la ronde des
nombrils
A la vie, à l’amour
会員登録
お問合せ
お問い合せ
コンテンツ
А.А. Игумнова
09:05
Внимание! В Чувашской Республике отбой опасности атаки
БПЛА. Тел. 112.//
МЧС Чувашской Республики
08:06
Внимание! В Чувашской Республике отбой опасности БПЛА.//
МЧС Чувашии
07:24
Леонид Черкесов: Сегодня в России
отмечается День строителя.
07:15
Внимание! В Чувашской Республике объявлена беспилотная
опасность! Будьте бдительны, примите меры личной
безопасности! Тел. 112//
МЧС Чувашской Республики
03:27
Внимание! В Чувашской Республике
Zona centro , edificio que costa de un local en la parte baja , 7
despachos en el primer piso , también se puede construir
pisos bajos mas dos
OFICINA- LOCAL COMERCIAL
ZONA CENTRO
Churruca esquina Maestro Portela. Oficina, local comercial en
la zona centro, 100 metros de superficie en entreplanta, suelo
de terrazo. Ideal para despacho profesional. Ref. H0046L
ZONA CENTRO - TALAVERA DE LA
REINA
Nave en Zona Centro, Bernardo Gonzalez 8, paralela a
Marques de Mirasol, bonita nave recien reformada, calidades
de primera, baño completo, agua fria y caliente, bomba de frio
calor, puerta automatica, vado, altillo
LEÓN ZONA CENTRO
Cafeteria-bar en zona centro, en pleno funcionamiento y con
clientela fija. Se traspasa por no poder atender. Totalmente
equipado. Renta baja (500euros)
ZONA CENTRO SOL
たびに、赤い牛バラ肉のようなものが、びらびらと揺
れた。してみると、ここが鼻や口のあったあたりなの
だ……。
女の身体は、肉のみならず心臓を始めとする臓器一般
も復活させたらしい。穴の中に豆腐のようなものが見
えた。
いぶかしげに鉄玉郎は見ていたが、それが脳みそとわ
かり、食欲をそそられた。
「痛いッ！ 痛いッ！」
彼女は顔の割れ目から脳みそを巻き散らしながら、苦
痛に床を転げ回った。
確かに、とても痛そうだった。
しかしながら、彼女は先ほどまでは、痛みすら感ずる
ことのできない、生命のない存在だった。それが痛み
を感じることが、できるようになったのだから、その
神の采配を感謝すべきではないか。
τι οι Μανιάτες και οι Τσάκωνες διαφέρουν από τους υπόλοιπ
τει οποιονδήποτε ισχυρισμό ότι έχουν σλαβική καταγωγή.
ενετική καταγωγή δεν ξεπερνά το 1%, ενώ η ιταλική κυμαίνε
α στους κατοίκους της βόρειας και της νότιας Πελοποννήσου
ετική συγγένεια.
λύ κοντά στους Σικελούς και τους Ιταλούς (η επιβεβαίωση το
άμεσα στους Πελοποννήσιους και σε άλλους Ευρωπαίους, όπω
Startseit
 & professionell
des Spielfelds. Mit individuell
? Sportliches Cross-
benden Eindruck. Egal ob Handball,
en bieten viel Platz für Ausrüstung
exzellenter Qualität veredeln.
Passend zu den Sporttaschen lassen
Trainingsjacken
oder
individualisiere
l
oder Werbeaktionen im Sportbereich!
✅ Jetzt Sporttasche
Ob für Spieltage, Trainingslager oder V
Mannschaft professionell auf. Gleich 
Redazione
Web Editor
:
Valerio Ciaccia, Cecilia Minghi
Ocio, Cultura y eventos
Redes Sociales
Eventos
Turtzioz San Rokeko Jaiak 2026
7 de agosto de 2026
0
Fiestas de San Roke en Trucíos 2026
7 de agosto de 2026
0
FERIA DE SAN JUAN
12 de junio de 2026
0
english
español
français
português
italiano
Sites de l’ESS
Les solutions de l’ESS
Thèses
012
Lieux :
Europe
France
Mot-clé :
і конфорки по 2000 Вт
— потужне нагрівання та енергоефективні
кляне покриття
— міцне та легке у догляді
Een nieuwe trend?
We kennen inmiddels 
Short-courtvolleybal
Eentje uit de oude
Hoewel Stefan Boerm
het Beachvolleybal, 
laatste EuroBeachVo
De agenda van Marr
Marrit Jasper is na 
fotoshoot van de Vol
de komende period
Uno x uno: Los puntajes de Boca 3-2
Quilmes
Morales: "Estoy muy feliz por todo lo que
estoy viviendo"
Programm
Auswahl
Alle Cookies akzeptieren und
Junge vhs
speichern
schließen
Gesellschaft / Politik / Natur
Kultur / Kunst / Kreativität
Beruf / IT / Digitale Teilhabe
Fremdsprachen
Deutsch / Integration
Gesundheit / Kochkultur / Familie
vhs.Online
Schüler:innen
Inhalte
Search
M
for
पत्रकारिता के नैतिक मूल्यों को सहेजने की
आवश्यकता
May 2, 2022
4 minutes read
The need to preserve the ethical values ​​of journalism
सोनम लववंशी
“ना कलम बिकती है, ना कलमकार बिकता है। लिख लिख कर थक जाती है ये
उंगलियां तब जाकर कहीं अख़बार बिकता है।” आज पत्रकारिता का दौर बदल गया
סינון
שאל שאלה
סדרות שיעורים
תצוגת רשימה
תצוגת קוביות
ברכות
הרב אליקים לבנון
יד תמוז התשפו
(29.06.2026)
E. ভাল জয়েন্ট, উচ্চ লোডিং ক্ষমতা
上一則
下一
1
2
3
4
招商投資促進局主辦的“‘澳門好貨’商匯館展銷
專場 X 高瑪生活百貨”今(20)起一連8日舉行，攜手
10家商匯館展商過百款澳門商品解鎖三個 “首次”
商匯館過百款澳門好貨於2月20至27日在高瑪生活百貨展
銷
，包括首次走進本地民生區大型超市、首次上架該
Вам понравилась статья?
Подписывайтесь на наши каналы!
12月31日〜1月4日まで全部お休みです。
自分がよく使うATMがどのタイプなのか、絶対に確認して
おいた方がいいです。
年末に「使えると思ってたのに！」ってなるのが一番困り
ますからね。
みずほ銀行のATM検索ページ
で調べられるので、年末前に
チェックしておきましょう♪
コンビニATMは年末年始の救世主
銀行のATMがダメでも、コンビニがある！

++++++++++

■ **PROBLEM DETAILS**
Set out every line of text from all the items above as one numbered list, leaving out blank lines.

■ **EXERCISE OUTPUT**
1. la ronde des
2. nombrils
3. A la vie, à l’amour
4. 会員登録
5. お問合せ
6. お問い合せ
7. コンテンツ
8. А.А. Игумнова
9. 09:05
10. Внимание! В Чувашской Республике отбой опасности атаки
11. БПЛА. Тел. 112.//
12. МЧС Чувашской Республики
13. 08:06
14. Внимание! В Чувашской Республике отбой опасности БПЛА.//
15. МЧС Чувашии
16. 07:24
17. Леонид Черкесов: Сегодня в России
18. отмечается День строителя.
19. 07:15
20. Внимание! В Чувашской Республике объявлена беспилотная
21. опасность! Будьте бдительны, примите меры личной
22. безопасности! Тел. 112//
23. МЧС Чувашской Республики
24. 03:27
25. Внимание! В Чувашской Республике
26. Zona centro , edificio que costa de un local en la parte baja , 7
27. despachos en el primer piso , también se puede construir
28. pisos bajos mas dos
29. OFICINA- LOCAL COMERCIAL
30. ZONA CENTRO
31. Churruca esquina Maestro Portela. Oficina, local comercial en
32. la zona centro, 100 metros de superficie en entreplanta, suelo
33. de terrazo. Ideal para despacho profesional. Ref. H0046L
34. ZONA CENTRO - TALAVERA DE LA
35. REINA
36. Nave en Zona Centro, Bernardo Gonzalez 8, paralela a
37. Marques de Mirasol, bonita nave recien reformada, calidades
38. de primera, baño completo, agua fria y caliente, bomba de frio
39. calor, puerta automatica, vado, altillo
40. LEÓN ZONA CENTRO
41. Cafeteria-bar en zona centro, en pleno funcionamiento y con
42. clientela fija. Se traspasa por no poder atender. Totalmente
43. equipado. Renta baja (500euros)
44. ZONA CENTRO SOL
45. たびに、赤い牛バラ肉のようなものが、びらびらと揺
46. れた。してみると、ここが鼻や口のあったあたりなの
47. だ……。
48. 女の身体は、肉のみならず心臓を始めとする臓器一般
49. も復活させたらしい。穴の中に豆腐のようなものが見
50. えた。
51. いぶかしげに鉄玉郎は見ていたが、それが脳みそとわ
52. かり、食欲をそそられた。
53. 「痛いッ！ 痛いッ！」
54. 彼女は顔の割れ目から脳みそを巻き散らしながら、苦
55. 痛に床を転げ回った。
56. 確かに、とても痛そうだった。
57. しかしながら、彼女は先ほどまでは、痛みすら感ずる
58. ことのできない、生命のない存在だった。それが痛み
59. を感じることが、できるようになったのだから、その
60. 神の采配を感謝すべきではないか。
61. τι οι Μανιάτες και οι Τσάκωνες διαφέρουν από τους υπόλοιπ
62. τει οποιονδήποτε ισχυρισμό ότι έχουν σλαβική καταγωγή.
63. ενετική καταγωγή δεν ξεπερνά το 1%, ενώ η ιταλική κυμαίνε
64. α στους κατοίκους της βόρειας και της νότιας Πελοποννήσου
65. ετική συγγένεια.
66. λύ κοντά στους Σικελούς και τους Ιταλούς (η επιβεβαίωση το
67. άμεσα στους Πελοποννήσιους και σε άλλους Ευρωπαίους, όπω
68. Startseit
69.  & professionell
70. des Spielfelds. Mit individuell
71. ? Sportliches Cross-
72. benden Eindruck. Egal ob Handball,
73. en bieten viel Platz für Ausrüstung
74. exzellenter Qualität veredeln.
75. Passend zu den Sporttaschen lassen
76. Trainingsjacken
77. oder
78. individualisiere
79. l
80. oder Werbeaktionen im Sportbereich!
81. ✅ Jetzt Sporttasche
82. Ob für Spieltage, Trainingslager oder V
83. Mannschaft professionell auf. Gleich 
84. Redazione
85. Web Editor
86. :
87. Valerio Ciaccia, Cecilia Minghi
88. Ocio, Cultura y eventos
89. Redes Sociales
90. Eventos
91. Turtzioz San Rokeko Jaiak 2026
92. 7 de agosto de 2026
93. 0
94. Fiestas de San Roke en Trucíos 2026
95. 7 de agosto de 2026
96. 0
97. FERIA DE SAN JUAN
98. 12 de junio de 2026
99. 0
100. english
101. español
102. français
103. português
104. italiano
105. Sites de l’ESS
106. Les solutions de l’ESS
107. Thèses
108. 012
109. Lieux :
110. Europe
111. France
112. Mot-clé :
113. і конфорки по 2000 Вт
114. — потужне нагрівання та енергоефективні
115. кляне покриття
116. — міцне та легке у догляді
117. Een nieuwe trend?
118. We kennen inmiddels 
119. Short-courtvolleybal
120. Eentje uit de oude
121. Hoewel Stefan Boerm
122. het Beachvolleybal, 
123. laatste EuroBeachVo
124. De agenda van Marr
125. Marrit Jasper is na 
126. fotoshoot van de Vol
127. de komende period
128. Uno x uno: Los puntajes de Boca 3-2
129. Quilmes
130. Morales: "Estoy muy feliz por todo lo que
131. estoy viviendo"
132. Programm
133. Auswahl
134. Alle Cookies akzeptieren und
135. Junge vhs
136. speichern
137. schließen
138. Gesellschaft / Politik / Natur
139. Kultur / Kunst / Kreativität
140. Beruf / IT / Digitale Teilhabe
141. Fremdsprachen
142. Deutsch / Integration
143. Gesundheit / Kochkultur / Familie
144. vhs.Online
145. Schüler:innen
146. Inhalte
147. Search
148. M
149. for
150. पत्रकारिता के नैतिक मूल्यों को सहेजने की
151. आवश्यकता
152. May 2, 2022
153. 4 minutes read
154. The need to preserve the ethical values ​​of journalism
155. सोनम लववंशी
156. “ना कलम बिकती है, ना कलमकार बिकता है। लिख लिख कर थक जाती है ये
157. उंगलियां तब जाकर कहीं अख़बार बिकता है।” आज पत्रकारिता का दौर बदल गया
158. סינון
159. שאל שאלה
160. סדרות שיעורים
161. תצוגת רשימה
162. תצוגת קוביות
163. ברכות
164. הרב אליקים לבנון
165. יד תמוז התשפו
166. (29.06.2026)
167. E. ভাল জয়েন্ট, উচ্চ লোডিং ক্ষমতা
168. 上一則
169. 下一
170. 1
171. 2
172. 3
173. 4
174. 招商投資促進局主辦的“‘澳門好貨’商匯館展銷
175. 專場 X 高瑪生活百貨”今(20)起一連8日舉行，攜手
176. 10家商匯館展商過百款澳門商品解鎖三個 “首次”
177. 商匯館過百款澳門好貨於2月20至27日在高瑪生活百貨展
178. 銷
179. ，包括首次走進本地民生區大型超市、首次上架該
180. Вам понравилась статья?
181. Подписывайтесь на наши каналы!
182. 12月31日〜1月4日まで全部お休みです。
183. 自分がよく使うATMがどのタイプなのか、絶対に確認して
184. おいた方がいいです。
185. 年末に「使えると思ってたのに！」ってなるのが一番困り
186. ますからね。
187. みずほ銀行のATM検索ページ
188. で調べられるので、年末前に
189. チェックしておきましょう♪
190. コンビニATMは年末年始の救世主
191. 銀行のATMがダメでも、コンビニがある！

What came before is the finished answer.